FedEx Corp. reported higher revenue but lower profits in the third quarter of fiscal 2019 and cut its earnings forecast for the remainder of the year.
The company tempered its outlook due to a slowdown in international shipping and costs associated with business realignment activity in the United States plus ongoing integration expenses in Europe related to the company’s acquisition of TNT Express in 2016.
For the period ended Feb. 28, FedEx posted net income of $739 million, or $2.80 per share, compared with $2.07 billion, or $7.59.
Adjusted net income was $797 million, or $3.03, compared with $1.02 billion, or $3.72 a share, in the same period a year ago. The company said this year’s results were adjusted to exclude TNT Express integration expenses of 21 cents. That compares with 34 cents a year ago when results were adjusted to exclude TNT expenses and the benefit of an estimated $1.15 billion reduction related to the Tax Cuts and Jobs Act.
“Our financial results were below our expectations and we are focused on initiatives to improve our performance,” Fred Smith, chairman and CEO of the Memphis, Tenn.-based parcel, freight and logistics service provider, said March 19.
Revenue increased 3% to $17 billion from $16.5 billion.
FedEx said it was taking a number of actions to counter the weakness in global trade, including offering buyouts to certain employees and cutting back on hiring.
Chief Financial Officer Alan Graf also said the company is limiting discretionary spending and reviewing “additional actions,” which he did not specify, to offset the slowdown in revenue growth and a shift from express shipping to lower-yielding delivery services.
FedEx has made several high-level changes in its executive ranks in recent months, most recently naming chief sales officer Don Colleran as head of FedEx Express to replace Raj Subramaniam, who was promoted to president and chief operating officer of FedEx Corp. Colleran was replaced by Jill Brannon, a 30-year veteran of the company who had been senior vice president of international sales.
Costs related to business realignment activities in the United States, including employee buyouts, are expected between $450 million and $575 million, with most of the expense occurring in the fiscal fourth quarter, FedEx officials reported.
The work of integrating its intra-European package shipping business, which began in February, will continue over the next two years and will cost more than $1.5 billion. Integration expenses in fiscal 2019 are projected to be $435 million, the company said.
For the year, FedEx said it projects diluted earnings of between $15.10 and $15.90 a share, down from its previous forecast of between $15.50 and $16.60 a share.
By division, FedEx Express generated operating income of $370 million in the fiscal third quarter, up 17% from $317 million in the same period a year ago. Revenue dropped 1% to $9 billion from $9.1 billion.
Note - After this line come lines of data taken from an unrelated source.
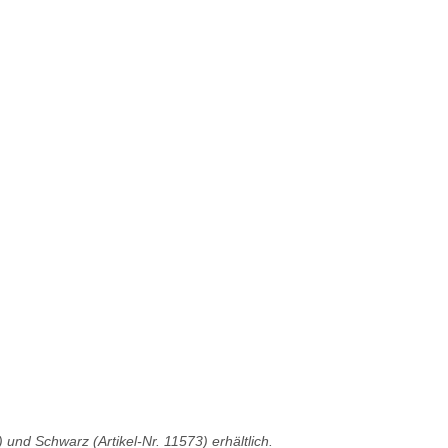
und Schwarz (Artikel-Nr. 11573) erhältlich.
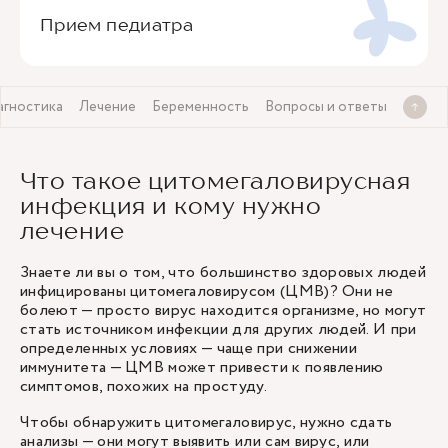
Прием педиатра
агностика
Лечение
Беременность
Вопросы и ответы
Что такое цитомегаловирусная
инфекция и кому нужно
лечение
Знаете ли вы о том, что большинство здоровых людей
инфицированы цитомегаловирусом (ЦМВ)? Они не
болеют — просто вирус находится организме, но могут
стать источником инфекции для других людей. И при
определенных условиях — чаще при снижении
иммунитета — ЦМВ может привести к появлению
симптомов, похожих на простуду.
Чтобы обнаружить цитомегаловирус, нужно сдать
анализы — они могут выявить или сам вирус, или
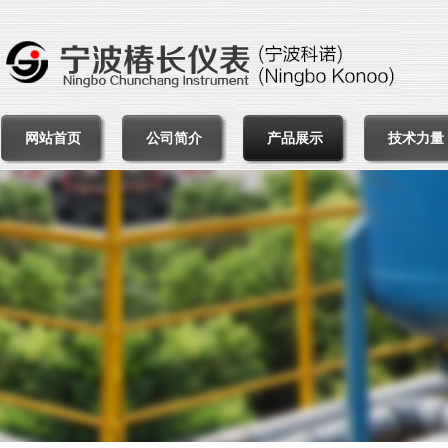
网站首页
公司简介
产品展示
技术力量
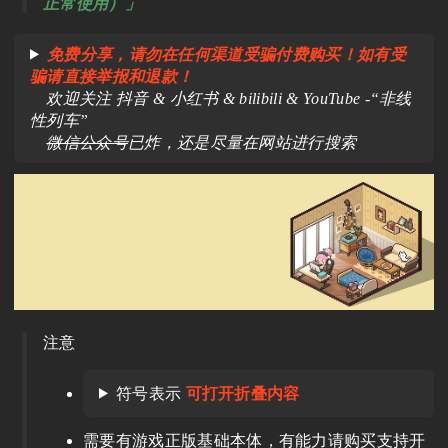
正常使用）」
免费分享，请勿在任何渠道受骗付费购买！如有受
骗请直接举报和退款！
欢迎关注 抖音 & 小红书 & bilibili & YouTube -“非线
性列车”
微信公众号
已炸，还是尽量在网站进行搜索
注意
符号表示
可打开折叠内容
需要有游戏正版基础本体，有能力请购买支持开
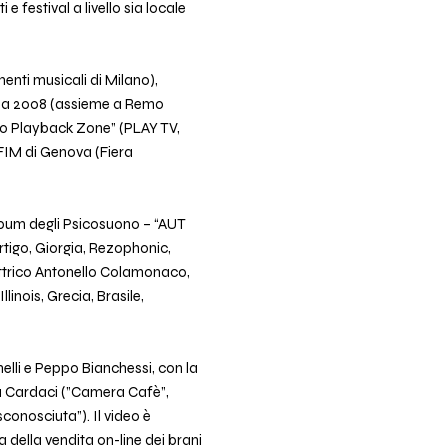
e festival a livello sia locale
enti musicali di Milano),
dena 2008 (assieme a Remo
“No Playback Zone” (PLAY TV,
 FIM di Genova (Fiera
 album degli Psicosuono – “AUT
rtigo, Giorgia, Rezophonic,
lettrico Antonello Colamonaco,
linois, Grecia, Brasile,
nelli e Peppo Bianchessi, con la
ia Cardaci (”Camera Cafè”,
conosciuta”). Il video è
 della vendita on-line dei brani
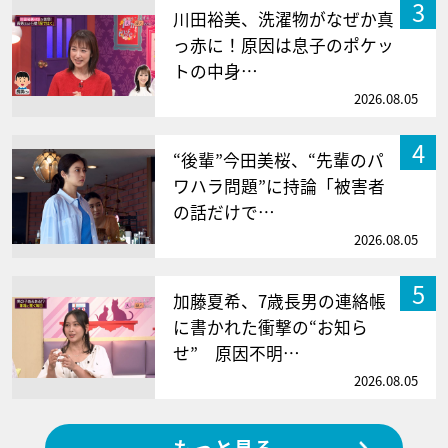
3
川田裕美、洗濯物がなぜか真
っ赤に！原因は息子のポケッ
トの中身…
2026.08.05
4
“後輩”今田美桜、“先輩のパ
ワハラ問題”に持論「被害者
の話だけで…
2026.08.05
5
加藤夏希、7歳長男の連絡帳
に書かれた衝撃の“お知ら
せ” 原因不明…
2026.08.05
もっと見る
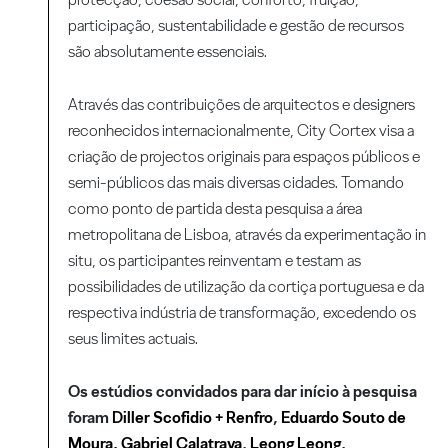
participação, sustentabilidade e gestão de recursos
são absolutamente essenciais.
Através das contribuições de arquitectos e designers
reconhecidos internacionalmente, City Cortex visa a
criação de projectos originais para espaços públicos e
semi-públicos das mais diversas cidades. Tomando
como ponto de partida desta pesquisa a área
metropolitana de Lisboa, através da experimentação in
situ, os participantes reinventam e testam as
possibilidades de utilização da cortiça portuguesa e da
respectiva indústria de transformação, excedendo os
seus limites actuais.
Os estúdios convidados para dar início à pesquisa
foram
Diller Scofidio + Renfro
,
Eduardo Souto de
Moura,
Gabriel Calatrava
,
Leong Leong
,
FedEx Ground generated operating income of $577 million, down 6% from $614 million. The lower profits reflected increased costs for purchased transportation and the launch in January of year-round, six-day-per-week operations. Revenue rose 9% to $5.3 billion from $4.8 billion.
FedEx Freight generated operating income of $97 million in the most recent quarter, nearly double the $49 million in the prior year. Revenue climbed 8% to $1.75 billion from $1.61 billion.
For the first nine months of the fiscal year, FedEx said it earned $2.51 billion, or $9.41 a share, on revenue of $51.89 billion, compared with $3.45 billion, or $12.63 a share, on revenue of $48.14 billion in the same period in fiscal year 2018.
In terms of shipping volumes, FedEx said the average daily package count in the fiscal third quarter rose 2% to 6.28 million from 6.15 million in the same period a year ago. However, the average daily volume of packages and envelopes shipped overnight in the United States fell 1% to 1.83 million from 1.86 million, while the average daily deferred shipments surged 19% to 1.22 million from 1 million.
FedEx ranks No. 2 on the Transport Topics Top 100 list of largest for-hire carriers in North America.